UPDATED 00:11 EDT / SEPTEMBER 13 2017

APPS

Google’s power is again under fire as Yelp seeks help from FTC

Review site Yelp Inc. is hoping the U.S. Federal Trade Commission will take action against Google Inc. regarding its accusation that the search engine giant is violating a 2013 agreement not to scrape images from Yelp or other websites in its own search results.

In a letter to FTC Chair Maureen Ohlhausen, Yelp said that an internal investigation revealed that in a period of just one hour it found that Google had taken photos from Yelp’s servers almost 386,000 times for listings in Google Maps. This, says Yelp, contravenes the former agreement that Google would not “scrape” its images.

Yelp said it then searched for 150 businesses from Google’s map listings and found that 111 of them had a Yelp image as a lead image in the search result.

“Google should be held accountable and subject to remedies sufficient to ensure its anti-competitive conduct does not continue to harm competition and consumers,” Yelp Vice President of Global Public Policy Luther Lowe wrote in the letter obtained by Business Insider.

In a statement, Google said that it was unaware that this was happening. “If they’d have raised this concern with us, we would have immediately taken steps to look at the issue and update these results; as we’re doing now,” Google said in response.

According to the letter Yelp sent to the FTC, that’s not good enough. “The scale of this image content scraping suggests this is not an unintended glitch, but a systematic contravention of Google’s commitments to the FTC,” the company said.

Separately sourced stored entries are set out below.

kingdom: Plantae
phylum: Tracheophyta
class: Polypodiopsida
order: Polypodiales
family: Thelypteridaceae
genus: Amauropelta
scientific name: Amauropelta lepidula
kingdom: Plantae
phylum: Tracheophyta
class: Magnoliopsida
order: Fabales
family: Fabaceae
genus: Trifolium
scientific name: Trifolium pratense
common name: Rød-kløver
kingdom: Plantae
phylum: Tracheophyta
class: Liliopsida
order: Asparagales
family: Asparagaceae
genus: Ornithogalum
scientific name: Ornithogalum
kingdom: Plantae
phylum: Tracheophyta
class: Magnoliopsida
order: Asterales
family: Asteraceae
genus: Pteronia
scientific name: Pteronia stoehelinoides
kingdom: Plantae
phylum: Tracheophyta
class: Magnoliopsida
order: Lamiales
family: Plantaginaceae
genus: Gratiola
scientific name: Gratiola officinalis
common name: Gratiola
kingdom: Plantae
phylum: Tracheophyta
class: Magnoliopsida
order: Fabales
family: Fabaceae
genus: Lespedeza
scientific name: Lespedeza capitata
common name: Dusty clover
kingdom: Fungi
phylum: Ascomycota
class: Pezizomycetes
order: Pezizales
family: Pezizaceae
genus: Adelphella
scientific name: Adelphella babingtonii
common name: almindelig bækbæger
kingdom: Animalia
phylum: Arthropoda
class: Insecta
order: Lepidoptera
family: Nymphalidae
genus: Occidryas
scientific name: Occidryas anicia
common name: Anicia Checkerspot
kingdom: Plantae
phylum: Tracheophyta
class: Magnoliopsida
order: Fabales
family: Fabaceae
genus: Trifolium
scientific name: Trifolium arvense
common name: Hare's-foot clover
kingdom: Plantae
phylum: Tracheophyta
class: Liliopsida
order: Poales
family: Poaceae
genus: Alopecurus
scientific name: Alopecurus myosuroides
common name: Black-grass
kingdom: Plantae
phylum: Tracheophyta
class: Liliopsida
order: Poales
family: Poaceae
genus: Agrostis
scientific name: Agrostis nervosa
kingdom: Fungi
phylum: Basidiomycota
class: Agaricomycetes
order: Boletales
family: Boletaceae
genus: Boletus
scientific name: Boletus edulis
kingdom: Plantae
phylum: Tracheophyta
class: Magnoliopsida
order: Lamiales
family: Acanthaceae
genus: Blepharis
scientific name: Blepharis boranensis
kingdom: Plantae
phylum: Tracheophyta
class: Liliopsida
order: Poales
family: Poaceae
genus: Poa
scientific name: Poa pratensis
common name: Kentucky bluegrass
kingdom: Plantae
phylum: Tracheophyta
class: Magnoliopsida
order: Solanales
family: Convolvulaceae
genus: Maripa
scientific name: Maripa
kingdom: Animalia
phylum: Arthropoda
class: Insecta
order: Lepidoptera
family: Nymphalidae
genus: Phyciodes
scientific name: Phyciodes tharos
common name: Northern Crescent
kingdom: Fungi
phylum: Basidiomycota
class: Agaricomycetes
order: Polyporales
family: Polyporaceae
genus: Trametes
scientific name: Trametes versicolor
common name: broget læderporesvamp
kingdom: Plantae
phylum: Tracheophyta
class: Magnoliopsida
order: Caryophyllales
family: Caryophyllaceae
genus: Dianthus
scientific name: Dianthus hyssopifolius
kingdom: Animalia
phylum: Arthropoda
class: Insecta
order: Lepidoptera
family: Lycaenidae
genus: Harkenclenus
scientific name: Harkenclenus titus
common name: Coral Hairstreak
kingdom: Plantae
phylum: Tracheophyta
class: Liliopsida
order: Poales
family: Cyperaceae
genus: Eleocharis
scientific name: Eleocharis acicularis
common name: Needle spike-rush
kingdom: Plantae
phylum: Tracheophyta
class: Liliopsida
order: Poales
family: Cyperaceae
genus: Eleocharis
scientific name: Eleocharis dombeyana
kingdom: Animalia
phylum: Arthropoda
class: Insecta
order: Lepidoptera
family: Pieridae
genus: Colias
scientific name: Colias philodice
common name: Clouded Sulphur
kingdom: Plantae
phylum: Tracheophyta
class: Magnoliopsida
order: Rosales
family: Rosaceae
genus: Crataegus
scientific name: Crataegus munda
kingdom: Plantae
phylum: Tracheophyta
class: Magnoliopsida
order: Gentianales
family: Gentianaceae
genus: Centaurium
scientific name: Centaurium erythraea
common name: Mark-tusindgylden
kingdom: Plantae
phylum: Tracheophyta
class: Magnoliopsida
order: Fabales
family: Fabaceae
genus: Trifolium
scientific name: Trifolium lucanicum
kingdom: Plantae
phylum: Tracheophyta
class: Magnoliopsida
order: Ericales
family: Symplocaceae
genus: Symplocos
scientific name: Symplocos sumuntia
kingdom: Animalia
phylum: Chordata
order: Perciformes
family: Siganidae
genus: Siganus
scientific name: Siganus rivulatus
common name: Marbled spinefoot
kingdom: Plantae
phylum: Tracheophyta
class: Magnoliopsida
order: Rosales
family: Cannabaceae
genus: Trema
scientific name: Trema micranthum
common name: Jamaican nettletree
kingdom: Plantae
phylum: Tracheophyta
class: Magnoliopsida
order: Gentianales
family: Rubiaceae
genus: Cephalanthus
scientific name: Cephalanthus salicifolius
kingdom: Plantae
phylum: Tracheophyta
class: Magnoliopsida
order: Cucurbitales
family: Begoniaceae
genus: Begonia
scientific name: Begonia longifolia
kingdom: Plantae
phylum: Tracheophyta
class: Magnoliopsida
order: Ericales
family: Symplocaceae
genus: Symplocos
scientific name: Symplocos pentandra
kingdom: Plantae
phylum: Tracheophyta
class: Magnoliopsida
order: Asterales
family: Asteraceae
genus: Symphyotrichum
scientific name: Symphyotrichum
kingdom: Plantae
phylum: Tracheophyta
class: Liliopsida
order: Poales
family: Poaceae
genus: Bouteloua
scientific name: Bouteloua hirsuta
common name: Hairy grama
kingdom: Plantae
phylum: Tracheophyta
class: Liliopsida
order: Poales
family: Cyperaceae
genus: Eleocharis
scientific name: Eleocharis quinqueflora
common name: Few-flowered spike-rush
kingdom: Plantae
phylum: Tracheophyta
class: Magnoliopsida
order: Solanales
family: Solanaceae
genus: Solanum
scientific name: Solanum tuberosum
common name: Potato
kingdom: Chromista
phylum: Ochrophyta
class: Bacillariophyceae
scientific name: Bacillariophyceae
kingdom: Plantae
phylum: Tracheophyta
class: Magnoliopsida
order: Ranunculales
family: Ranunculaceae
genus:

The complaint comes just after Google appealed a $2.9 billion fine from the European Commission for breaching antitrust rules. Although the EU seems to be getting tough on such monopolies, many critics feel the American government is not doing enough.

The issue became more sensitive late in August after an academic working at a Google-funded think tank was fired for applauding the EU fine, stating that it’s time for America to get tough on tech monopolies.